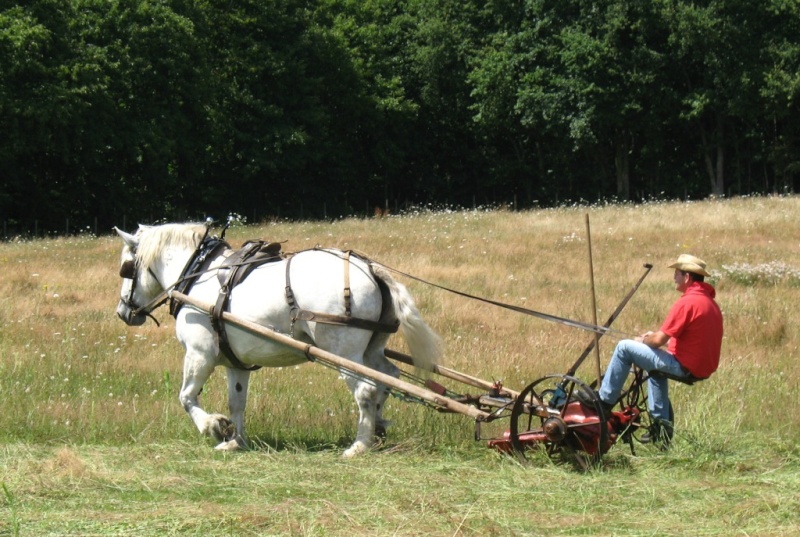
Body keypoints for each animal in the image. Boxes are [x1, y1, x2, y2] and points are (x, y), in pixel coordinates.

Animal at [115, 220, 440, 454]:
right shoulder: (235, 363)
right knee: (388, 378)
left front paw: (214, 426)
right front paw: (235, 441)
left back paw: (359, 445)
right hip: (371, 349)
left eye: (127, 269)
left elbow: (186, 397)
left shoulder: (199, 353)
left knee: (366, 390)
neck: (197, 275)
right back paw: (378, 427)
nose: (122, 312)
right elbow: (237, 401)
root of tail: (369, 267)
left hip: (344, 352)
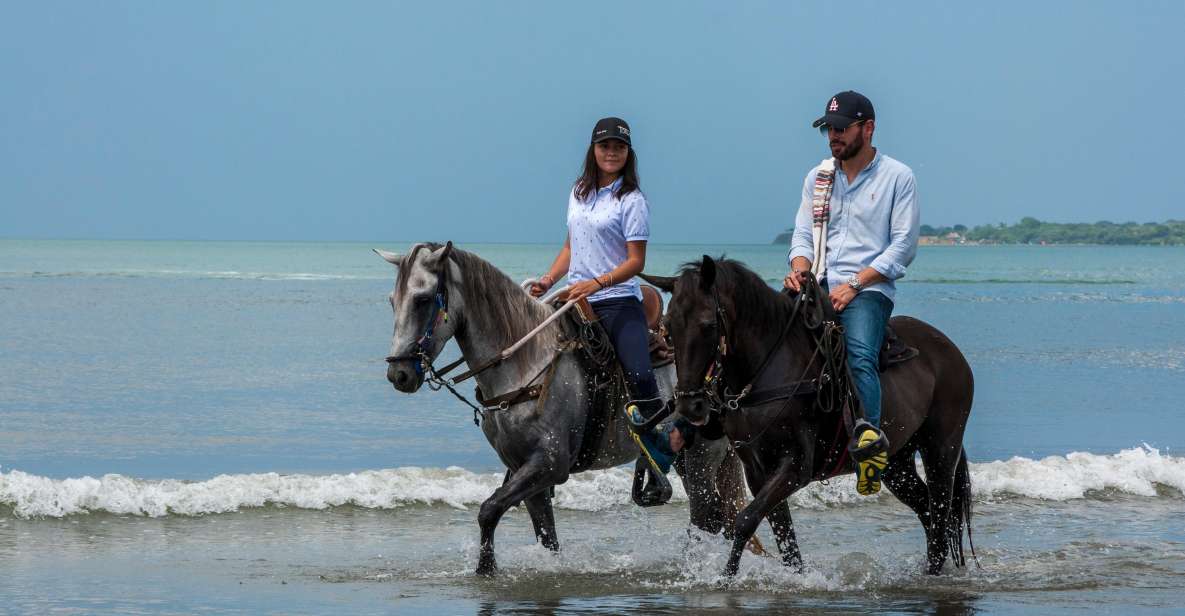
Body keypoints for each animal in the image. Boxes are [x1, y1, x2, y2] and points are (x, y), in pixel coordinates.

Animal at [374, 241, 753, 578]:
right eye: (393, 301)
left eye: (423, 300)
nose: (399, 374)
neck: (526, 366)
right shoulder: (523, 467)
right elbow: (546, 535)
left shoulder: (550, 464)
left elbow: (489, 509)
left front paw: (486, 569)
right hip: (686, 458)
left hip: (702, 456)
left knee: (705, 517)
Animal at [644, 255, 976, 578]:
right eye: (669, 327)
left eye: (709, 324)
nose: (690, 406)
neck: (767, 368)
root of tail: (949, 349)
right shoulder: (757, 470)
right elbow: (784, 535)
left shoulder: (796, 466)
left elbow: (746, 519)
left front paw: (726, 577)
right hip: (898, 463)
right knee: (928, 513)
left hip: (941, 449)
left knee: (941, 514)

— Problem requirements —
Work out how many lines of the data include the word "front", and write that number alone.

— Finished exercise —
4